Wednesday, March 24, 2010

Wee, sleekit, cowrin, tim'rous beastie

I see our resident mice have invaded the toaster, and one shot out from the open bread bin the other morning, leaping like a sky-diver from the bench to the ground below, and doing the most amazing twist to land on its feet. I feel if we don't do something, we'll end up like my friend Sandra's house where two mice were observed wrestling a Tux dog biscuit down the side of the dishwasher. The critical thing being that no-one in this animal-loving, vegetarian household reacted in the way you'd expect - no shrieking, no traps, no brooms to chase it away.

Bingo the dog lifted an eyebrow and went back to sleep, and one of the children checked his bowl to see there was enough left for him.

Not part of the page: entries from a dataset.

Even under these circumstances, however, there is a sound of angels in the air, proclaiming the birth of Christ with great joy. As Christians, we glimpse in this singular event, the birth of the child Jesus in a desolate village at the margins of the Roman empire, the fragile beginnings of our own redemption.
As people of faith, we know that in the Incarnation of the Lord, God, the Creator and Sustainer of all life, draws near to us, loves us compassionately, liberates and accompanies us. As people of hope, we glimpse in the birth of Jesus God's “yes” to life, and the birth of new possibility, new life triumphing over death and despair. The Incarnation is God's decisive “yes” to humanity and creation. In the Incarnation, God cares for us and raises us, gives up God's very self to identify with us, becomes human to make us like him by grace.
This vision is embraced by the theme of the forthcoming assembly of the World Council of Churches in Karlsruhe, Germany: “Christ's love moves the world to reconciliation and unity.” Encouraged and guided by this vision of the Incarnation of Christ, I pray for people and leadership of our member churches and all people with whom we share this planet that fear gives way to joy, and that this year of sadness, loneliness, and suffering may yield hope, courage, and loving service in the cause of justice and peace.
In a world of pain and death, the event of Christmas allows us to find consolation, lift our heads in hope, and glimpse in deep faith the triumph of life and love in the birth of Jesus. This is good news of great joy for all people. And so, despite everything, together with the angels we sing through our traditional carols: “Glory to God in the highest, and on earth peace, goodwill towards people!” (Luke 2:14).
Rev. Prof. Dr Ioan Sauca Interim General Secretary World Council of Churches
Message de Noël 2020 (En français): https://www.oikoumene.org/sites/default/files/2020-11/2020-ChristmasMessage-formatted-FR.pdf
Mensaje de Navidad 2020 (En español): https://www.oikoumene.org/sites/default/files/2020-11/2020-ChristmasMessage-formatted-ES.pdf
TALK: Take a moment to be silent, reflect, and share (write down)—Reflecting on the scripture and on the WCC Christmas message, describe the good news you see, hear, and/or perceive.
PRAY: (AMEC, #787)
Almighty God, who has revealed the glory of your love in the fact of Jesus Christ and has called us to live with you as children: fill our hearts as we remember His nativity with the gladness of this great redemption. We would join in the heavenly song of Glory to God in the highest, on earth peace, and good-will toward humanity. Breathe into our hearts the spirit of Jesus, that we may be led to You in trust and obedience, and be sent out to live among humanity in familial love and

So what to do? It's a fine balancing act between being kind to timorous animals and being infested by Disney-type rodents with muscles and no fear. I hate the snap of the trap in the night, and perhaps a squeal, or worse, the sound of the panicked knocking on the ground as the mouse tries to free itself. Last time I used a trap - two years ago? - I was woken by the *snap* and then kept awake by the deep silence. In the morning, I found the trap empty.  My son explained two days later that 'it was okay', he'd released the mouse because it wasn't dead.

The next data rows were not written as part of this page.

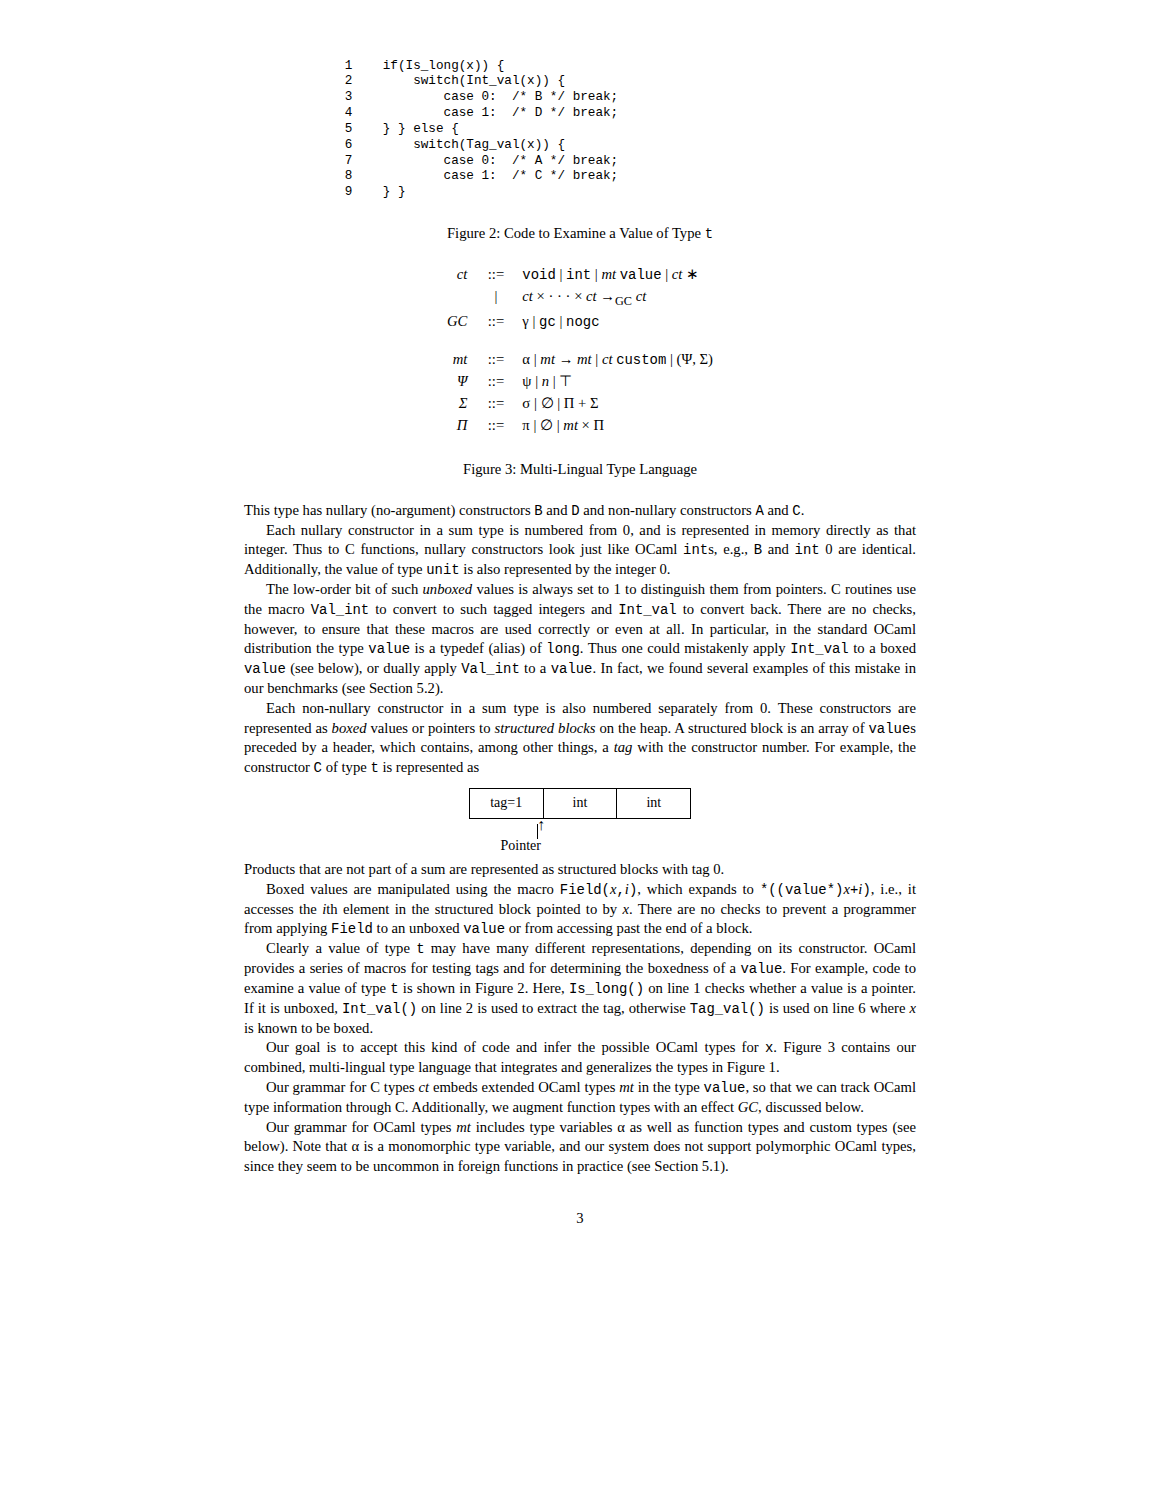1    if(Is_long(x)) {
2        switch(Int_val(x)) {
3            case 0:  /* B */ break;
4            case 1:  /* D */ break;
5    } } else {
6        switch(Tag_val(x)) {
7            case 0:  /* A */ break;
8            case 1:  /* C */ break;
9    } }
Figure 2: Code to Examine a Value of Type t
| ct | ::= | void / int / mt value / ct ∗ |
| | / | ct × · · · × ct → GC ct |
| GC | ::= | γ / gc / nogc |
| mt | ::= | α / mt → mt / ct custom / (Ψ, Σ) |
| Ψ | ::= | ψ / n / ⊤ |
| Σ | ::= | σ / ∅ / Π + Σ |
| Π | ::= | π / ∅ / mt × Π |
Figure 3: Multi-Lingual Type Language
This type has nullary (no-argument) constructors B and D and non-nullary constructors A and C.
Each nullary constructor in a sum type is numbered from 0, and is represented in memory directly as that integer. Thus to C functions, nullary constructors look just like OCaml ints, e.g., B and int 0 are identical. Additionally, the value of type unit is also represented by the integer 0.
The low-order bit of such unboxed values is always set to 1 to distinguish them from pointers. C routines use the macro Val_int to convert to such tagged integers and Int_val to convert back. There are no checks, however, to ensure that these macros are used correctly or even at all. In particular, in the standard OCaml distribution the type value is a typedef (alias) of long. Thus one could mistakenly apply Int_val to a boxed value (see below), or dually apply Val_int to a value. In fact, we found several examples of this mistake in our benchmarks (see Section 5.2).
Each non-nullary constructor in a sum type is also numbered separately from 0. These constructors are represented as boxed values or pointers to structured blocks on the heap. A structured block is an array of values preceded by a header, which contains, among other things, a tag with the constructor number. For example, the constructor C of type t is represented as
| tag=1 | int | int |
↑
Pointer
Products that are not part of a sum are represented as structured blocks with tag 0.
Boxed values are manipulated using the macro Field(x, i), which expands to *((value*) x+i), i.e., it accesses the ith element in the structured block pointed to by x. There are no checks to prevent a programmer from applying Field to an unboxed value or from accessing past the end of a block.
Clearly a value of type t may have many different representations, depending on its constructor. OCaml provides a series of macros for testing tags and for determining the boxedness of a value. For example, code to examine a value of type t is shown in Figure 2. Here, Is_long() on line 1 checks whether a value is a pointer. If it is unboxed, Int_val() on line 2 is used to extract the tag, otherwise Tag_val() is used on line 6 where x is known to be boxed.
Our goal is to accept this kind of code and infer the possible OCaml types for x. Figure 3 contains our combined, multi-lingual type language that integrates and generalizes the types in Figure 1.
Our grammar for C types ct embeds extended OCaml types mt in the type value, so that we can track OCaml type information through C. Additionally, we augment function types with an effect GC, discussed below.
Our grammar for OCaml types mt includes type variables α as well as function types and custom types (see below). Note that α is a monomorphic type variable, and our system does not support polymorphic OCaml types, since they seem to be uncommon in foreign functions in practice (see Section 5.1).
3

Which leads me to this lovely reading of Robbie Burns' To A Mouse. I'd forgotten the way this poem moves from the little mouse disturbed in a field through to the way the best laid plans of mice and men often go awry ....  It is marvellous for its tenderness for all that is mortal, all the struggles, all that feels pain and fear, and it isn't lofty or grand at all, just a man musing in a field, with a frightened mouse, displaying - in his feeling for this creature - his humanity and his own (greater?) fear of mortality. A downer ending, though, not your carpe diem sort of poem.

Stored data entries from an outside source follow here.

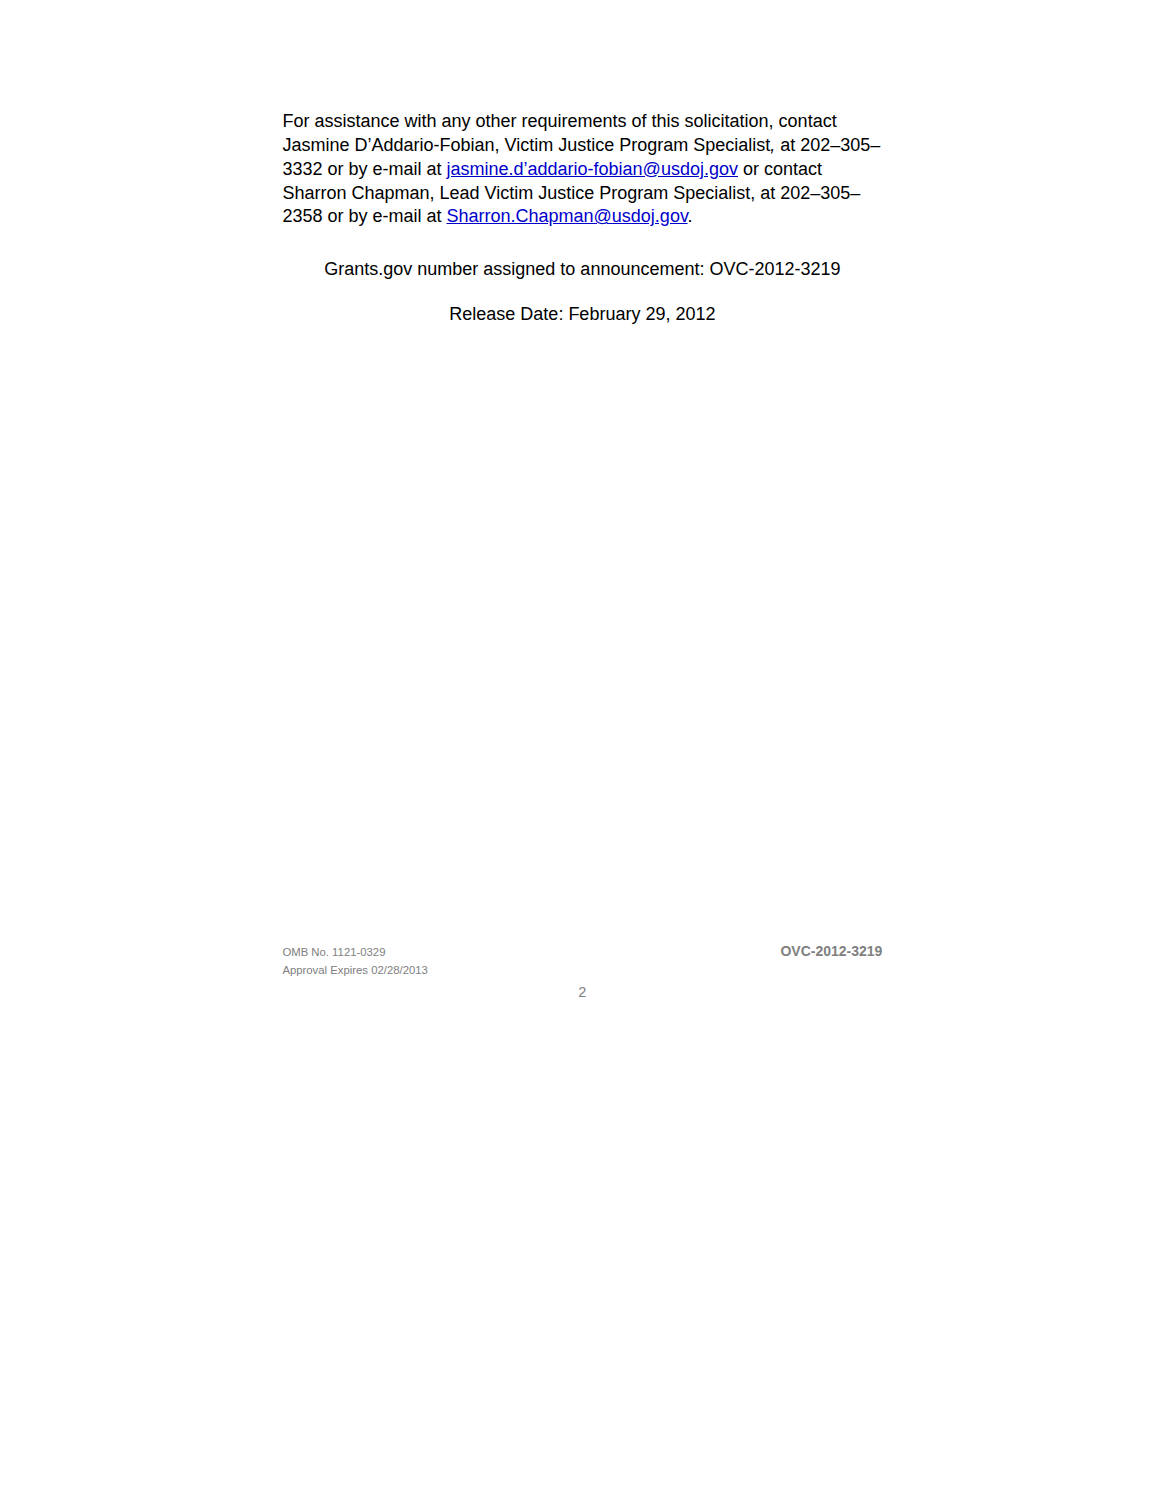For assistance with any other requirements of this solicitation, contact Jasmine D’Addario-Fobian, Victim Justice Program Specialist, at 202–305–3332 or by e-mail at jasmine.d’addario-fobian@usdoj.gov or contact Sharron Chapman, Lead Victim Justice Program Specialist, at 202–305–2358 or by e-mail at Sharron.Chapman@usdoj.gov.
Grants.gov number assigned to announcement: OVC-2012-3219
Release Date: February 29, 2012
OMB No. 1121-0329 OVC-2012-3219
Approval Expires 02/28/2013
2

Still, I get the feeling I'd better just keep on closing the bread bin and put a cover over the toaster. Not even sure where the trap is anyway.



The best laid schemes o' mice an' men
Gang aft agley,
An' lea'e us nought but grief an' pain,
For promis'd joy!

Still thou are blest, compared wi' me!
The present only toucheth thee:
But och! I backward cast my e'e,
On prospects drear!
An' forward, tho' I canna see,
I guess an' fear!

5 comments:

Fifi Colston said...

I love the image of the mice with dog biscuit, I immediately want to draw them! Our cat does a better job of bringing them in than chasing them out but they are usually half a mouse by the time we find them (the last one between the couch cushions. Eurk..
Always loved the Burns ode;I hope you are less invaded soon!

Anonymous said...

I am typing this while standing on - top of desk - am impressed of your rodent tolerance - they scare the pants off me - so small, so many - saw a plague of them once, horrifying

Keri h said...

Mice schmice- rats invading are where you have problems. (Rats are intelligent - mice aint.)

Get some Ridkill- worries soon over.

The mouse Burns was talking about was a dormouse - which dont occur in ANZ.

FFS get the the correct being before reefing on about it-Mary, I like your work but this was just -whacko-

Mary McCallum said...

Hmm. A plague of mice now that's something else. I'd probably get the Ridkill out then, GG. Or get a cat (thanks Fifi). We've had bush rats in the walls of the house, Keri, and 'lived' with them despite the rustlings, content that they were contained. Until my brother-in-law came to stay, and reading in the living room late one night, watched a rat saunter in and eye him up. After that, we got the rat catcher in. Thanks for the heads up on the dormouse, Keri, but the poem still stands I think as a paean to a small frightened creature and its mortality, and our role in that as humans, and our own fear and our own mortality....

Unknown said...

A mouse was found electrocuted and slightly cooked in our toaster - after my husband had eaten his breakfast (tea and toast) and left for work. I wondered what the strange smell in the kitchen was.